* _Assignment_:
Each record below should appear again exactly as written.

* _Task material_:
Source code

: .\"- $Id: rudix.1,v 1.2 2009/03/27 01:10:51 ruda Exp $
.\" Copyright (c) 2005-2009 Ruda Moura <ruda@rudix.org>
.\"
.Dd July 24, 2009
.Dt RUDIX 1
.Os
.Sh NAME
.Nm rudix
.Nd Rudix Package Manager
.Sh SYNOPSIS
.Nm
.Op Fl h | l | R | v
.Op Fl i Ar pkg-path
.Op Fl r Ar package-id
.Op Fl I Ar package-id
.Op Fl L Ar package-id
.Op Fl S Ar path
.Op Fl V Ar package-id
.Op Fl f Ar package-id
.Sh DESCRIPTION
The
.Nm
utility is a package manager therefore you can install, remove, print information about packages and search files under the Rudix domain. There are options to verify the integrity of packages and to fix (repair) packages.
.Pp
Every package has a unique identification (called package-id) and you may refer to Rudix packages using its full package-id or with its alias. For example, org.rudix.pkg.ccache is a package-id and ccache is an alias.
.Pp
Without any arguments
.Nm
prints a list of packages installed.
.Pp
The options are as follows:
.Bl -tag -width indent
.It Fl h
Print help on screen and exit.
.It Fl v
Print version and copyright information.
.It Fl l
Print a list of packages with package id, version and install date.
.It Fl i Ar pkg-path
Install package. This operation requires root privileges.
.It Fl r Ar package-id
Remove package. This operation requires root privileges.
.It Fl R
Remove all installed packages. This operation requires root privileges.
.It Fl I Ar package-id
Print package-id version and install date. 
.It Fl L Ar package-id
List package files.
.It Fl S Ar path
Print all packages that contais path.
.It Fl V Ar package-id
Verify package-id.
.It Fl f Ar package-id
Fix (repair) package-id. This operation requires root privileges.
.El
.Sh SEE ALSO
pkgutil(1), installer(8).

* _Task response_:
Source code

: .\"- $Id: rudix.1,v 1.2 2009/03/27 01:10:51 ruda Exp $
.\" Copyright (c) 2005-2009 Ruda Moura <ruda@rudix.org>
.\"
.Dd July 24, 2009
.Dt RUDIX 1
.Os
.Sh NAME
.Nm rudix
.Nd Rudix Package Manager
.Sh SYNOPSIS
.Nm
.Op Fl h | l | R | v
.Op Fl i Ar pkg-path
.Op Fl r Ar package-id
.Op Fl I Ar package-id
.Op Fl L Ar package-id
.Op Fl S Ar path
.Op Fl V Ar package-id
.Op Fl f Ar package-id
.Sh DESCRIPTION
The
.Nm
utility is a package manager therefore you can install, remove, print information about packages and search files under the Rudix domain. There are options to verify the integrity of packages and to fix (repair) packages.
.Pp
Every package has a unique identification (called package-id) and you may refer to Rudix packages using its full package-id or with its alias. For example, org.rudix.pkg.ccache is a package-id and ccache is an alias.
.Pp
Without any arguments
.Nm
prints a list of packages installed.
.Pp
The options are as follows:
.Bl -tag -width indent
.It Fl h
Print help on screen and exit.
.It Fl v
Print version and copyright information.
.It Fl l
Print a list of packages with package id, version and install date.
.It Fl i Ar pkg-path
Install package. This operation requires root privileges.
.It Fl r Ar package-id
Remove package. This operation requires root privileges.
.It Fl R
Remove all installed packages. This operation requires root privileges.
.It Fl I Ar package-id
Print package-id version and install date. 
.It Fl L Ar package-id
List package files.
.It Fl S Ar path
Print all packages that contais path.
.It Fl V Ar package-id
Verify package-id.
.It Fl f Ar package-id
Fix (repair) package-id. This operation requires root privileges.
.El
.Sh SEE ALSO
pkgutil(1), installer(8).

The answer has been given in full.